The tenth season of the reality show on Colors has introduced a twist on an established premise: the makers have introduced the concept of celebrities and commoners (nicknamed Indiawale). Seven decently well-known faces from the television and movie worlds masquerading as “celebs” share space with eight members of the so-called Indiawale or the common public. One of them, Priyanka Jagga, has already been shown the door in the first week.

This being Bigg Boss, the members who represent Indiawale seem to have been selected with an eye on the television rating points meter. So there is the brash hothead Manveer Gurjar and Manu Punjabi living up to the jock stereotype. There is the bespectacled Naveen Prakash, who can be sly and underhand. And, oh, there is Swami Omji.

Of course, this is not the first time the luxurious Bigg Boss house in Lonavla has locked up a religious figure. The fifth season saw Swami Agnivesh enter the house for three days, where he counselled housemates on the benefits of yoga. Omji, though, is not like Agnivesh.
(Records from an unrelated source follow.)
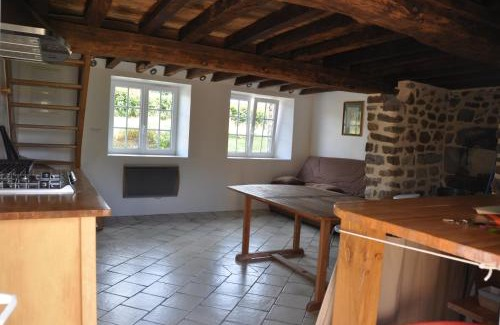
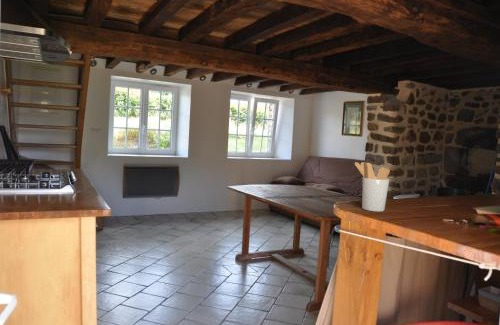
+ utensil holder [354,161,391,213]
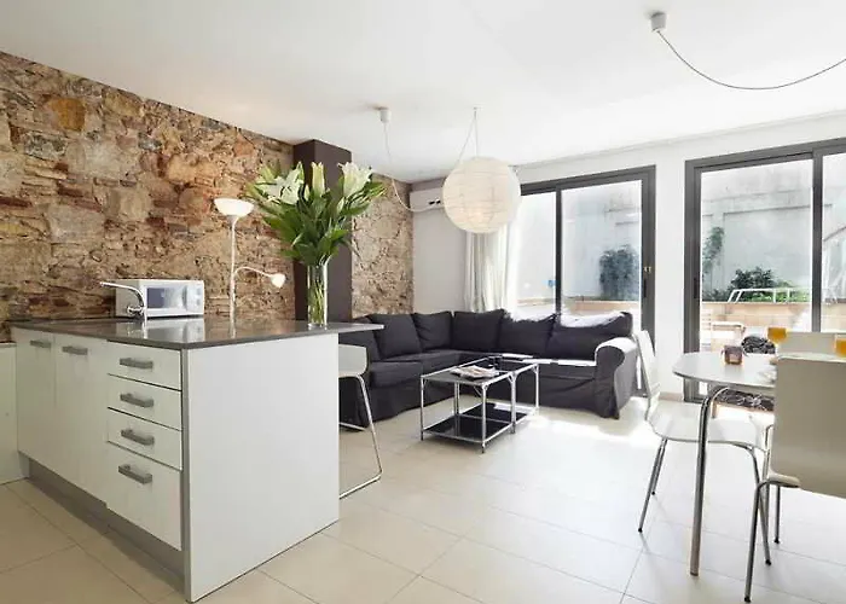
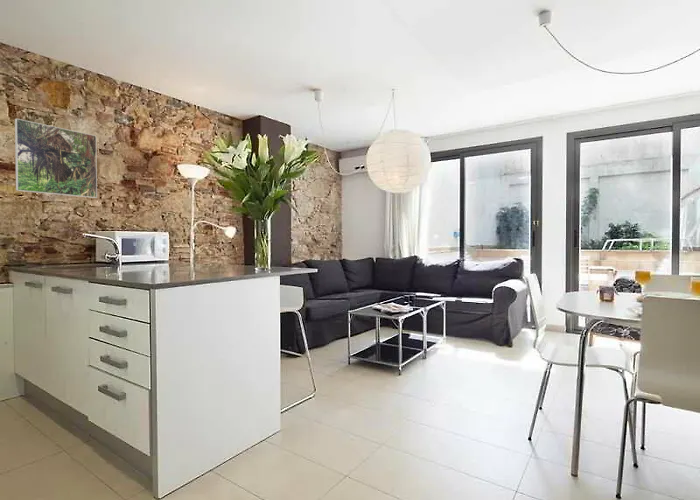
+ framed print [14,117,98,199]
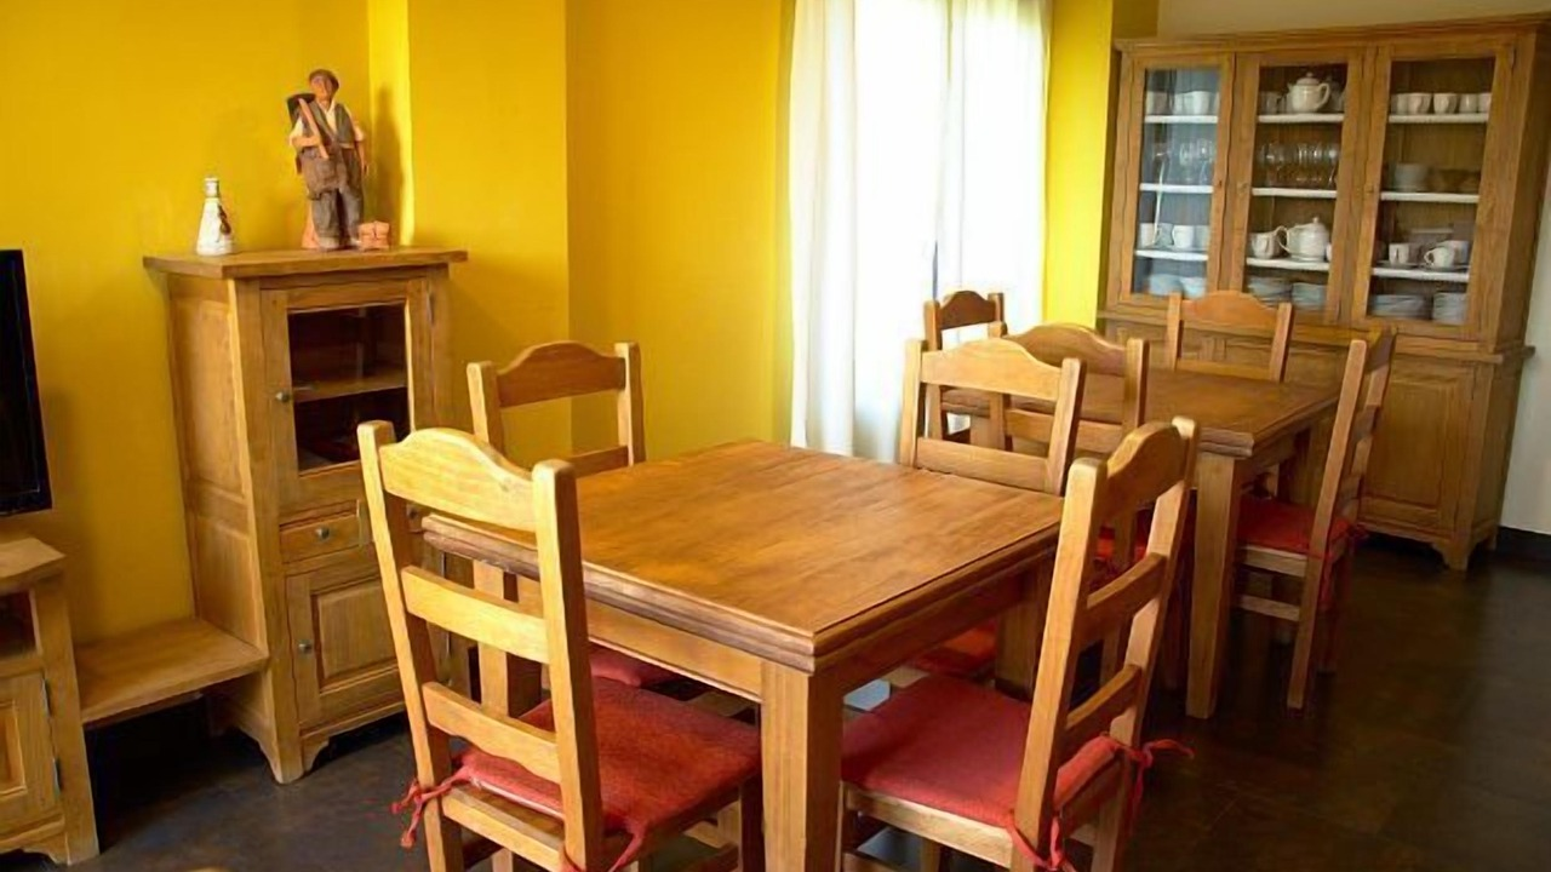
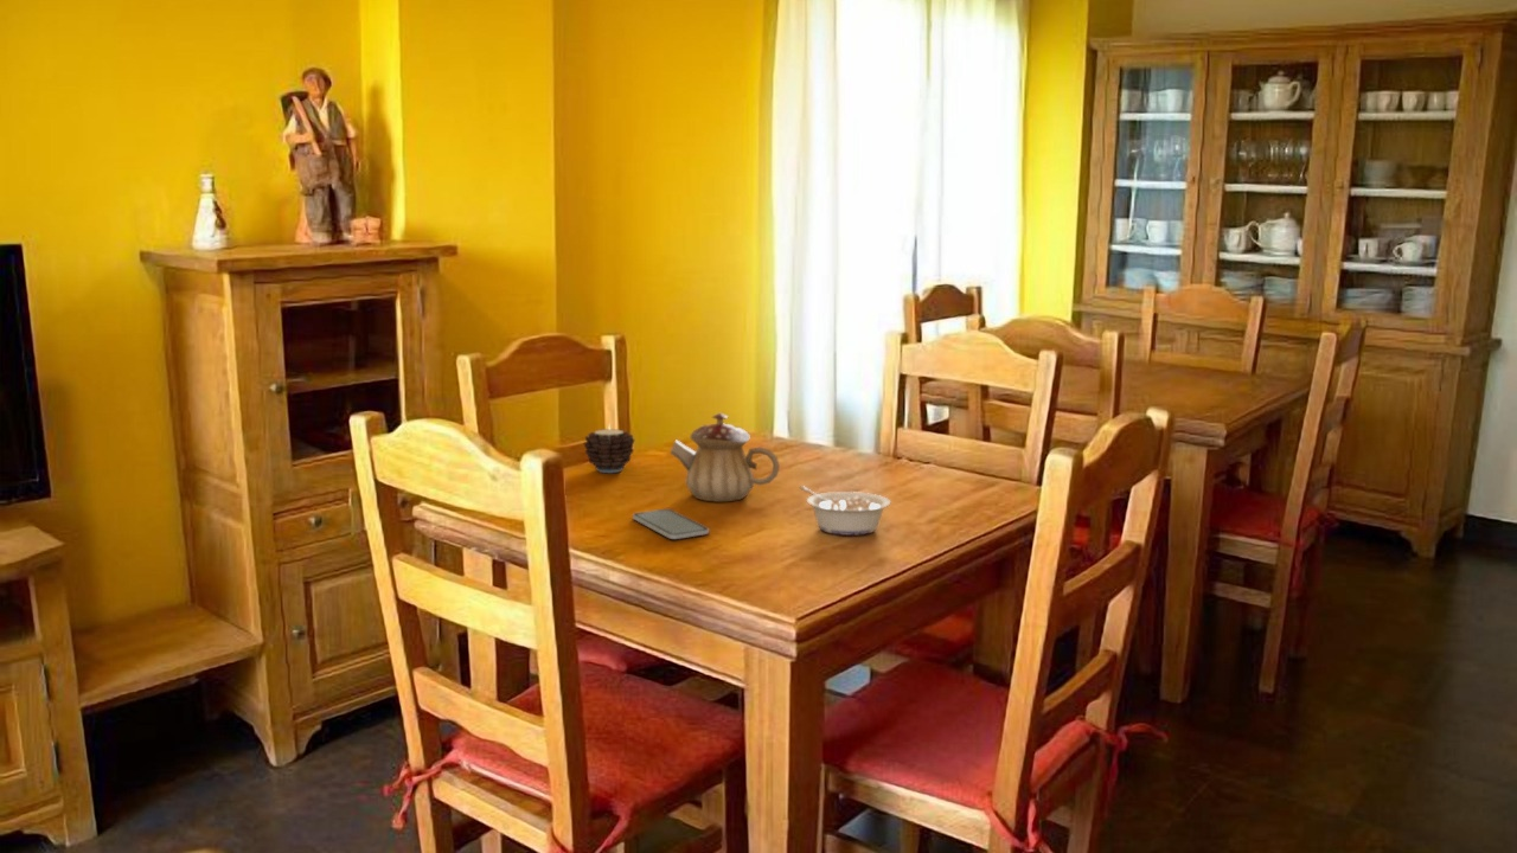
+ smartphone [632,508,710,540]
+ teapot [670,412,781,502]
+ candle [583,422,635,474]
+ legume [799,485,891,537]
In fact, he’s unlike any other Bigg Boss contestant before him – and that is saying a lot.

The self-styled godman has, in his brief tenure, already claimed that he has saved the country from a missile attack through this tantric powers, informed host Salman Khan that he will use his powers to find the Bollywood star a “perfect wife”, boasted to Deepika Padukone about how he assaulted Elizabeth Hurley, forcibly held and threatened contestant Lopamudra Raut to keep her mouth shut about a secret of his, asked Gaurav Chopra to stay away from another female housemate as she was “characterless”, and even revealed that he will star in a Rs 100 crore biopic of himself. Phew.

There’s something unmistakably disturbing about the self-styled godman. Unlike, say, Bindra or Sawant, Omji rarely loses his cool. He delivers his barrage of misogynistic comments not in outbursts of anger (though even that is hardly forgivable), but in calm, methodical tones.
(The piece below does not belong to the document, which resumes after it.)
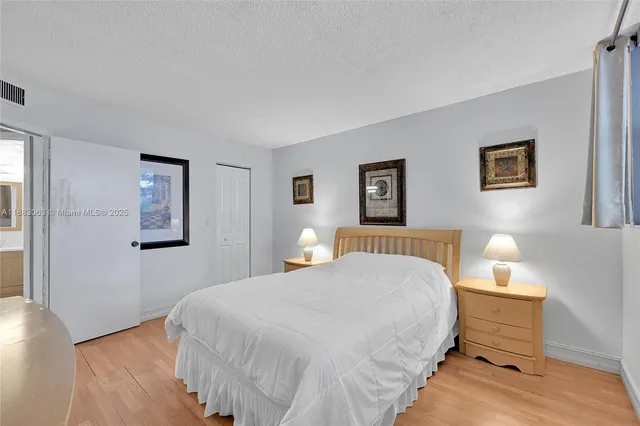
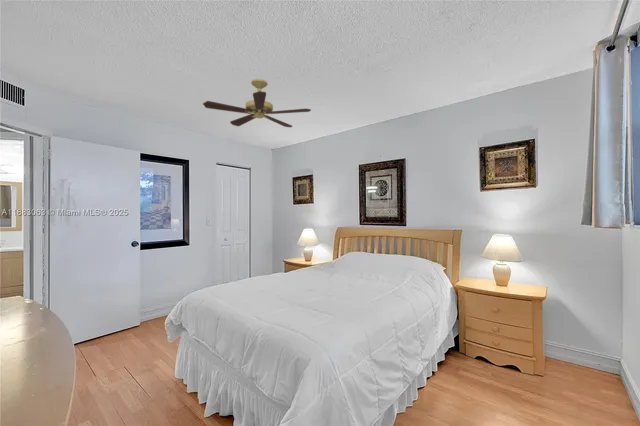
+ ceiling fan [202,78,312,128]
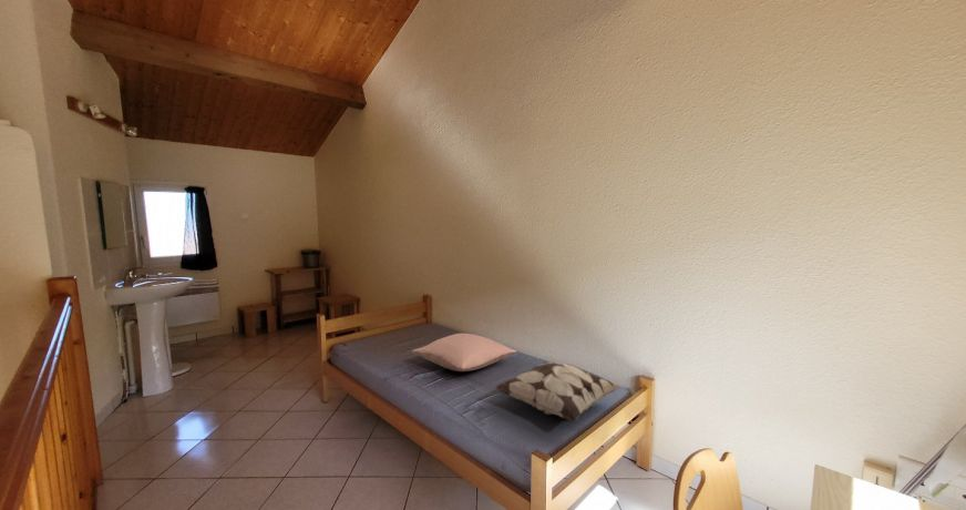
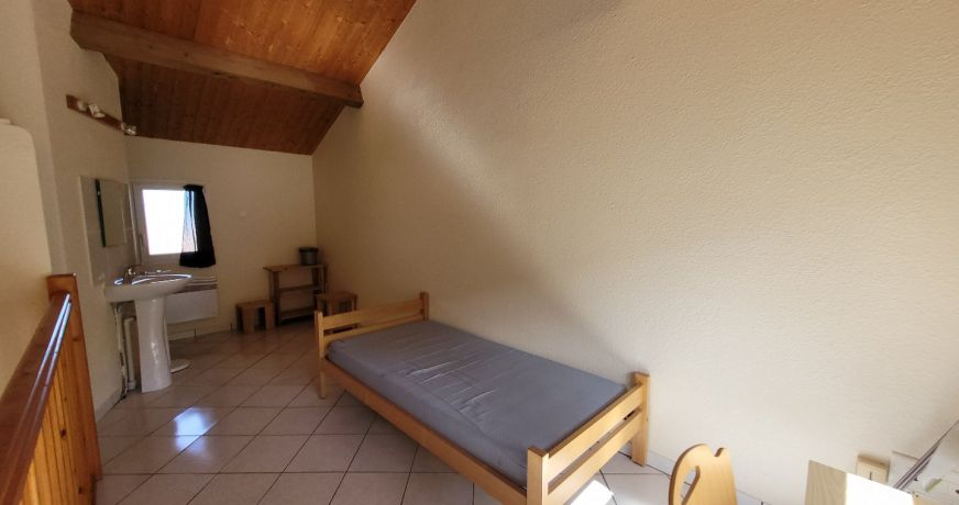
- pillow [411,333,517,373]
- decorative pillow [494,360,624,424]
Omji has quite a personal history. He has assaulted a fellow female panellist on a television news debate, issued death threats to Delhi Chief Minister Arvind Kejriwal, and threatened an environmental activist for opposing Sri Sri Ravi Shankar’s World Cultural Festival. Not to mention having cases filed against him for theft and hoarding arms.

Omji and his fellow contestants. Courtesy Colors.

Considering that Omji has fought with almost every person inside the house, he has not even been nominated for eviction in the first two weeks. The reasons are tactical. Contestants seek to eliminate stronger competition. Omji, despite his transgressions, is not considered a serious competitor. The housemates have started treating him like the resident crank, to be laughed at but not taken seriously.

Except, that is dangerous. Granted that no one watches Bigg Boss to learn life lessons. People watch the show for the controversy, the sparring and the odd romantic spark. Conflict is a key driver, and in Omji, the tenth season has a trump card.

But Omji also brings to the controversial series a noxious cocktail of misogyny and religion. The contestants laugh off Omji’s extremely problematic assertions, and he shows no signs of turning over a new leaf. Having blatant sexism being thrown around on national television without any sort of checks is troubling, whichever way you see it. Let’s hope Omji gets nominated soon and makes an early exit. Because this is one entertainment device we could do without.